Sono comunque le tracce inedite a mettere maggiormente in luce le diverse influenze assorbite e le varie passioni artistiche che hanno coinvolto Jack: il classic rock prende a braccetto il latin pop e si immerge in quelle atmosfere jazzy e bluesy che l’hanno visto crescere musicalmente alla corte di Alexis Korner.

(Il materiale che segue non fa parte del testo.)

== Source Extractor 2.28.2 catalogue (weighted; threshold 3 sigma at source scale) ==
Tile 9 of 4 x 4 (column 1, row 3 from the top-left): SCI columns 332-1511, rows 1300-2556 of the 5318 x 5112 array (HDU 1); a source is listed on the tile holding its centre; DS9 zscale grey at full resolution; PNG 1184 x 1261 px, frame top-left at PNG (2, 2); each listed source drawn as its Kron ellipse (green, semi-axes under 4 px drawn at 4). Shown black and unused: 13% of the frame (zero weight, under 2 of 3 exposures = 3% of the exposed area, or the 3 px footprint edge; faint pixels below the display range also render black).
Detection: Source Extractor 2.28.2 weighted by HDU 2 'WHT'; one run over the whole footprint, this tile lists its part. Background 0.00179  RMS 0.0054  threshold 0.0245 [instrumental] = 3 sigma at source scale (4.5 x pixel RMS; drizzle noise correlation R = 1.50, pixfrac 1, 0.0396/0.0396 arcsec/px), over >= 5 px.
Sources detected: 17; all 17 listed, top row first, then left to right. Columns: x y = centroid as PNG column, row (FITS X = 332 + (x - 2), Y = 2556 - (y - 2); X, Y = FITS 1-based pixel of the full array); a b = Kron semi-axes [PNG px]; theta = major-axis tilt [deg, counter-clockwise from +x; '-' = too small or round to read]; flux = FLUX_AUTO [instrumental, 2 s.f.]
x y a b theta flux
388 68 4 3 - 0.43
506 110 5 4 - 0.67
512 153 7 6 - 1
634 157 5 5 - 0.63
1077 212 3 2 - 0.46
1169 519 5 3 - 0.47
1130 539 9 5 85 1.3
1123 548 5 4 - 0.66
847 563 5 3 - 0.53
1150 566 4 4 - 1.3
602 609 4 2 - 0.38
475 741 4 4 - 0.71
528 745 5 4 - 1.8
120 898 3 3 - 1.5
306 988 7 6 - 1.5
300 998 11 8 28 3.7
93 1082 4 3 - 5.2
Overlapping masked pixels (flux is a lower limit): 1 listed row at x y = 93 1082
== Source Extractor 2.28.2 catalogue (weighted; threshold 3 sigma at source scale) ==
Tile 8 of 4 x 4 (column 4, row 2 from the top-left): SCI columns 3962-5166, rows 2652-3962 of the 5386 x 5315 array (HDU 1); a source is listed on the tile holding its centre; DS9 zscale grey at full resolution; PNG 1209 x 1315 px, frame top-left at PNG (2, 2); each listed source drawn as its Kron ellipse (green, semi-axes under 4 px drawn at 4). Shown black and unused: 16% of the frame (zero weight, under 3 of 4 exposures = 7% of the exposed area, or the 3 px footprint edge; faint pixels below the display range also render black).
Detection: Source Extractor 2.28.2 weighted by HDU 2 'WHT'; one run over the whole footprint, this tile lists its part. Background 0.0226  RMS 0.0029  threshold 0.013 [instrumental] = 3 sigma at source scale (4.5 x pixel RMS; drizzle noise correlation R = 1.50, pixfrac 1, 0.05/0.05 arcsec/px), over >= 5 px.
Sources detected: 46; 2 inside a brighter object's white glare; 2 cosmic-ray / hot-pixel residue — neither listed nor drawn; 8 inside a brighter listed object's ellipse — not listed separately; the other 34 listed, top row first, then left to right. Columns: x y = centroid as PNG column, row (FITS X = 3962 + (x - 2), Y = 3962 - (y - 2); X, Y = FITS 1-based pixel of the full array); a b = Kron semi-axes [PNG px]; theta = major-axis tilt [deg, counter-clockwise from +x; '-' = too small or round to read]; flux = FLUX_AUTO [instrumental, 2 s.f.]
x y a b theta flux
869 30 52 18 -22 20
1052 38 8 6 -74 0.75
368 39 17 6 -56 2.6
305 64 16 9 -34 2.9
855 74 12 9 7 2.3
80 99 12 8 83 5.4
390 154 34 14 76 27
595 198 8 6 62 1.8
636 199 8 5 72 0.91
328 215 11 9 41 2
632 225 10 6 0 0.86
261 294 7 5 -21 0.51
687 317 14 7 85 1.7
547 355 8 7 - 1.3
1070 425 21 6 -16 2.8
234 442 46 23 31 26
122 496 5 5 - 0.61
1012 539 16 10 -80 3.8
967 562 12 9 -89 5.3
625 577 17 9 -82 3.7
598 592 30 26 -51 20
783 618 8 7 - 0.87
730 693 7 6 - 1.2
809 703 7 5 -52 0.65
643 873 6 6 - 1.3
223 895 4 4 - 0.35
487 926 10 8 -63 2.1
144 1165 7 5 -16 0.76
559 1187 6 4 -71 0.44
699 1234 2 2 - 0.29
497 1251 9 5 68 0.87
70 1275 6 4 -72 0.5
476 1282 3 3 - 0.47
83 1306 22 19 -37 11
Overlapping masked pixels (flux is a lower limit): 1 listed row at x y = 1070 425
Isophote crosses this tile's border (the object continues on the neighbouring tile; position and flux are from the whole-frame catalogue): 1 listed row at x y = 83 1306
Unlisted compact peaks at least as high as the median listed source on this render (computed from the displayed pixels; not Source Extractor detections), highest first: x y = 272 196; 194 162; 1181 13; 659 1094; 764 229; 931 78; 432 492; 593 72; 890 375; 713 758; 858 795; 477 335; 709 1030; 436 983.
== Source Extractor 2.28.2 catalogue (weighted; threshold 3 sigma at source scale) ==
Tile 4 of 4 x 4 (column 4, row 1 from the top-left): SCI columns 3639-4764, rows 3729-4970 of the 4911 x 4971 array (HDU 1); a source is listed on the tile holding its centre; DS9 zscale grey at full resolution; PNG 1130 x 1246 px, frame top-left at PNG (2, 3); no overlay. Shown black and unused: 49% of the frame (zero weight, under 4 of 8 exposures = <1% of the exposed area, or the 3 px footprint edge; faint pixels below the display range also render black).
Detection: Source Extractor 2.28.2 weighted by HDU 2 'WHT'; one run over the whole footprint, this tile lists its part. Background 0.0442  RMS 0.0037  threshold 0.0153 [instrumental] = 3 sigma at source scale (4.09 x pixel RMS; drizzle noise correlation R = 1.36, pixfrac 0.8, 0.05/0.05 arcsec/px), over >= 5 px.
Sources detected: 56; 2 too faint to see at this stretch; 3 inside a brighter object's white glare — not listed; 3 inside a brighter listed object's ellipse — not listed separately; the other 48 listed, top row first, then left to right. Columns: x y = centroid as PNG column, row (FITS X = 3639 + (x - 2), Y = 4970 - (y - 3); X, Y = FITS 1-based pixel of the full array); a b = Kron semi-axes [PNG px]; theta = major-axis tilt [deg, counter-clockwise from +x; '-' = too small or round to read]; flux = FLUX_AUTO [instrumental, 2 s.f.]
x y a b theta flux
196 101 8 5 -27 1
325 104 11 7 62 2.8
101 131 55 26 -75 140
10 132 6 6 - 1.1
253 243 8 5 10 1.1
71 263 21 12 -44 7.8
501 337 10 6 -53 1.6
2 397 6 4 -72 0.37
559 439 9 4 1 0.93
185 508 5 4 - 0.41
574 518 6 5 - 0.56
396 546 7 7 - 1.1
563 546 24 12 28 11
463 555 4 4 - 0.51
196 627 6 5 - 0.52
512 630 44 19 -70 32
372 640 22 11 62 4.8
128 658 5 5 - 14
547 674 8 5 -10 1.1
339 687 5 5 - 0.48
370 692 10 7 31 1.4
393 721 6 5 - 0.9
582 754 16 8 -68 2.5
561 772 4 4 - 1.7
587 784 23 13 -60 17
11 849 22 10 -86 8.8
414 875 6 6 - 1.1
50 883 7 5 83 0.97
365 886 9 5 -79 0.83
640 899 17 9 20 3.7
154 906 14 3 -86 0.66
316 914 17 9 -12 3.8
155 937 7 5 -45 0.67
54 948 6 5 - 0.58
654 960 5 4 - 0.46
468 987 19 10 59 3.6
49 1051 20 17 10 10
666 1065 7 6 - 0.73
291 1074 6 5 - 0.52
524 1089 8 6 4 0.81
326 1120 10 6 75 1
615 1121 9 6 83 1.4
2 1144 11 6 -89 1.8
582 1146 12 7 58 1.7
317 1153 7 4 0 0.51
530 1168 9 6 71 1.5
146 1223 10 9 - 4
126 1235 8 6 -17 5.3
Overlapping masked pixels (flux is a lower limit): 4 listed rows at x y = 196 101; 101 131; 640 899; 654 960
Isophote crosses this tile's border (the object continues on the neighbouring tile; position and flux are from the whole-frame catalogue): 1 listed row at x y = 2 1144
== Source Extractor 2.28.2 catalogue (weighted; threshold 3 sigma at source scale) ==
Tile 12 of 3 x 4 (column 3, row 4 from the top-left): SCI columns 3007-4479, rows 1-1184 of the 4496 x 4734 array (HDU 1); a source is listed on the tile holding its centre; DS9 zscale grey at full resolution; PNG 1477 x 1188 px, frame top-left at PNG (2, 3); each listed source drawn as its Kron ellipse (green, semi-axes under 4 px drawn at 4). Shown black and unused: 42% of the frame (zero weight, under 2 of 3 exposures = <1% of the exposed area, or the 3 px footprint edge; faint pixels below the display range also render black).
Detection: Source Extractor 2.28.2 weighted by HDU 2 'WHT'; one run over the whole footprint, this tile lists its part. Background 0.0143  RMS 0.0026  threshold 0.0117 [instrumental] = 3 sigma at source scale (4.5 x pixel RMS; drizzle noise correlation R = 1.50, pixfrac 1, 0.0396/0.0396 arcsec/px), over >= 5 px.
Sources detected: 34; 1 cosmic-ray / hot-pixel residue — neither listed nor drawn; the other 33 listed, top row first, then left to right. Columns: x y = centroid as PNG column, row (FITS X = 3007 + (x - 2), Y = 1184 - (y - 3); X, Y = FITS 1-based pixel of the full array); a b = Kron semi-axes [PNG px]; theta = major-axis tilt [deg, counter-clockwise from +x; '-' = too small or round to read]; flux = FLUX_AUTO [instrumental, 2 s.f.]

Un’altra scelta azzeccata sono gli ospiti, perfettamente pertinenti al materiale suonato. Proprio Slowhand è ospite nei pezzi già citati dei Cream, e lo stesso Moore presta la sua chitarra con lirismo emotivo e note ben piazzate in “Heart Quake” e “Dark Heart”. Il funambolico Dr. John si alterna invece al piano e all’organo nelle coinvolgenti “This Anger’s a Liar” e “Windowless Room”. Ma non è finita qui. Lo storico chitarrista dei Living Colour, l’istrionico Vernon Reid aggiunge i suoi “licks” vibranti in ben cinque canzoni fra cui una spiritata “52nd Street”, ove si distingue anche il re delle percussioni Changuito Luis Quintana, le cui congas e timbales rivestono di ritmi afrocubani le precedentemente menzionate “Sunshine of You Love” e “White Room”.
“Shouldn't we have forgotten each others' names?
Knowing each other by the way we touch
Shouldn't we have lost names by now?
And know each other by the way we breathe”
("Directions Home")
“Directions Home”, memorabile ballata melodica, rappresenta certamente una delle vette dell’opera. Il violinista Alfredo Triff serve un gustoso motivo ostinato in una composizione struggente, dedicata da Bruce ai suoi ex compagni di “vita”, l'organista Larry Young e il batterista Tony Williams. Un altro brano top, scritto a quattro mani con Hanrahan, è “Milonga”, il nome di una danza popolare argentina -uruguaiana che non è così conosciuta come il tango. Il pezzo si rifà a quel genere musicale, con lo scozzese al canto, al piano e al basso. Le rimanenti “Mr. Flesh” e “Surge” fungono da veicolo perfetto per evidenziare la sua voce soul: un timbro caldo carico di espressività per un artista folgorato a inizio carriera dalle gesta di Marvin Gaye e Richie Havens.
“Dark eyes
Stripped clear
Broken glass on the table
Shadows in the air
Shadows in the air
You need me for it”
("Dark Heart")
Shadows in the Air rimane tra gli highlights di uno dei più venerati artigiani della musica. Jack Bruce è stato un eccezionale songwriter e un fenomenale performer. Le sue innovazioni nel campo del basso, prima con il Fender VI e poi con il Gibson EB-3, hanno rappresentato una pietra miliare nello sviluppo dello strumento. Sono già trascorsi dieci anni dalla sua scomparsa, tuttavia la sua musica non ha perso un briciolo della propria magia e potere. Ascoltare i suoi dischi è un po’ come fermare il tempo, la sua storia artistica un esempio di talento e dedizione. Immortale.
«Il contributo dato da Jack Bruce alla musica rock è qualcosa di inestimabile. Le sue linee di basso, la sua voce e le capacità compositive mi hanno influenzato profondamente».